[Stored entries]

*** Block opens ***

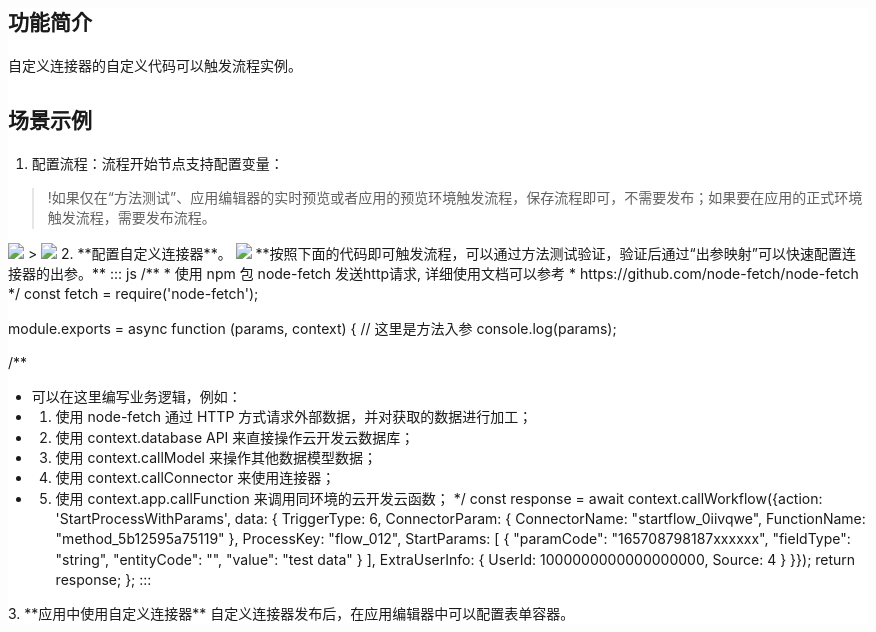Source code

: ﻿


## 功能简介
自定义连接器的自定义代码可以触发流程实例。


## 场景示例
1. 配置流程：流程开始节点支持配置变量：
>!如果仅在“方法测试”、应用编辑器的实时预览或者应用的预览环境触发流程，保存流程即可，不需要发布；如果要在应用的正式环境触发流程，需要发布流程。
 <img src = "https://qcloudimg.tencent-cloud.cn/raw/75ed865affaac3853107b400495b5d03.png" style = "width:80%"> 
 >
 <img src = "https://qcloudimg.tencent-cloud.cn/raw/75c3e4a1967101fe208f29d5eff6380a.png" style = "width:80%"> 
2. **配置自定义连接器**。
 <img src = "https://qcloudimg.tencent-cloud.cn/raw/d1a2b839c2fd084f70c1685d18f46c00.png" style = "width:80%"> 
**按照下面的代码即可触发流程，可以通过方法测试验证，验证后通过“出参映射”可以快速配置连接器的出参。**
<dx-codeblock>
:::  js
/**
* 使用 npm 包 node-fetch 发送http请求, 详细使用文档可以参考
*  https://github.com/node-fetch/node-fetch
*/
const fetch = require('node-fetch');
 
module.exports = async function (params, context) {
  // 这里是方法入参
  console.log(params);
 
/**
 * 可以在这里编写业务逻辑，例如：
 * 1. 使用 node-fetch 通过 HTTP 方式请求外部数据，并对获取的数据进行加工；
 * 2. 使用 context.database API 来直接操作云开发云数据库；
 * 3. 使用 context.callModel 来操作其他数据模型数据；
 * 4. 使用 context.callConnector 来使用连接器；
 * 5. 使用 context.app.callFunction 来调用同环境的云开发云函数；
 */
  const response = await context.callWorkflow({action: 'StartProcessWithParams', data: {
    TriggerType: 6,
    ConnectorParam: {
      ConnectorName: "startflow_0iivqwe",
      FunctionName: "method_5b12595a75119"
    },
    ProcessKey: "flow_012",
    StartParams: [
      {
        "paramCode": "165708798187xxxxxx",
        "fieldType": "string",
        "entityCode": "",
        "value": "test data"
      }
    ],
    ExtraUserInfo: {
      UserId: 1000000000000000000,
      Source: 4
    }
  }});
  return response;
};
:::
</dx-codeblock>
3. **应用中使用自定义连接器**
自定义连接器发布后，在应用编辑器中可以配置表单容器。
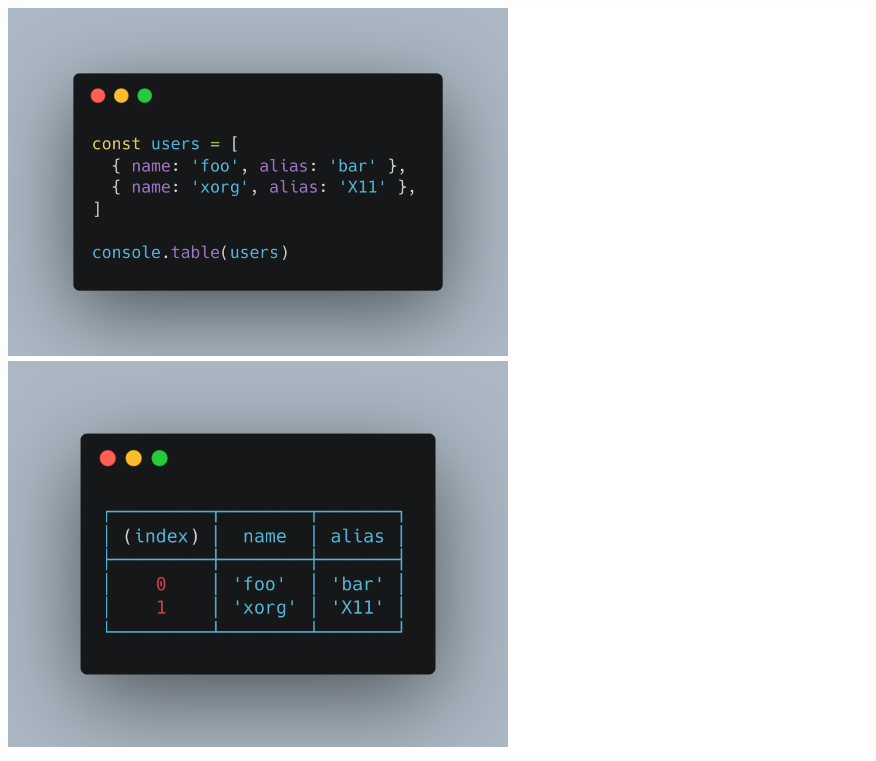   <img v-click border="rounded" width="500" src="https://raw.githubusercontent.com/metaory/node-troubleshooting-talk/master/public/carbon-console-table-1.png">
  <img v-click border="rounded" width="500" src="https://raw.githubusercontent.com/metaory/node-troubleshooting-talk/master/public/carbon-console-table-2.png">
</div>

*** Block closes ***

Reproduce the source text of every item above verbatim, leaving out the pictures.

Source code

: ﻿


## 功能简介
自定义连接器的自定义代码可以触发流程实例。


## 场景示例
1. 配置流程：流程开始节点支持配置变量：
>!如果仅在“方法测试”、应用编辑器的实时预览或者应用的预览环境触发流程，保存流程即可，不需要发布；如果要在应用的正式环境触发流程，需要发布流程。
 <img src = "https://qcloudimg.tencent-cloud.cn/raw/75ed865affaac3853107b400495b5d03.png" style = "width:80%"> 
 >
 <img src = "https://qcloudimg.tencent-cloud.cn/raw/75c3e4a1967101fe208f29d5eff6380a.png" style = "width:80%"> 
2. **配置自定义连接器**。
 <img src = "https://qcloudimg.tencent-cloud.cn/raw/d1a2b839c2fd084f70c1685d18f46c00.png" style = "width:80%"> 
**按照下面的代码即可触发流程，可以通过方法测试验证，验证后通过“出参映射”可以快速配置连接器的出参。**
<dx-codeblock>
:::  js
/**
* 使用 npm 包 node-fetch 发送http请求, 详细使用文档可以参考
*  https://github.com/node-fetch/node-fetch
*/
const fetch = require('node-fetch');
 
module.exports = async function (params, context) {
  // 这里是方法入参
  console.log(params);
 
/**
 * 可以在这里编写业务逻辑，例如：
 * 1. 使用 node-fetch 通过 HTTP 方式请求外部数据，并对获取的数据进行加工；
 * 2. 使用 context.database API 来直接操作云开发云数据库；
 * 3. 使用 context.callModel 来操作其他数据模型数据；
 * 4. 使用 context.callConnector 来使用连接器；
 * 5. 使用 context.app.callFunction 来调用同环境的云开发云函数；
 */
  const response = await context.callWorkflow({action: 'StartProcessWithParams', data: {
    TriggerType: 6,
    ConnectorParam: {
      ConnectorName: "startflow_0iivqwe",
      FunctionName: "method_5b12595a75119"
    },
    ProcessKey: "flow_012",
    StartParams: [
      {
        "paramCode": "165708798187xxxxxx",
        "fieldType": "string",
        "entityCode": "",
        "value": "test data"
      }
    ],
    ExtraUserInfo: {
      UserId: 1000000000000000000,
      Source: 4
    }
  }});
  return response;
};
:::
</dx-codeblock>
3. **应用中使用自定义连接器**
自定义连接器发布后，在应用编辑器中可以配置表单容器。
   <img v-click border="rounded" width="500" src="https://raw.githubusercontent.com/metaory/node-troubleshooting-talk/master/public/carbon-console-table-1.png">
  <img v-click border="rounded" width="500" src="https://raw.githubusercontent.com/metaory/node-troubleshooting-talk/master/public/carbon-console-table-2.png">
</div>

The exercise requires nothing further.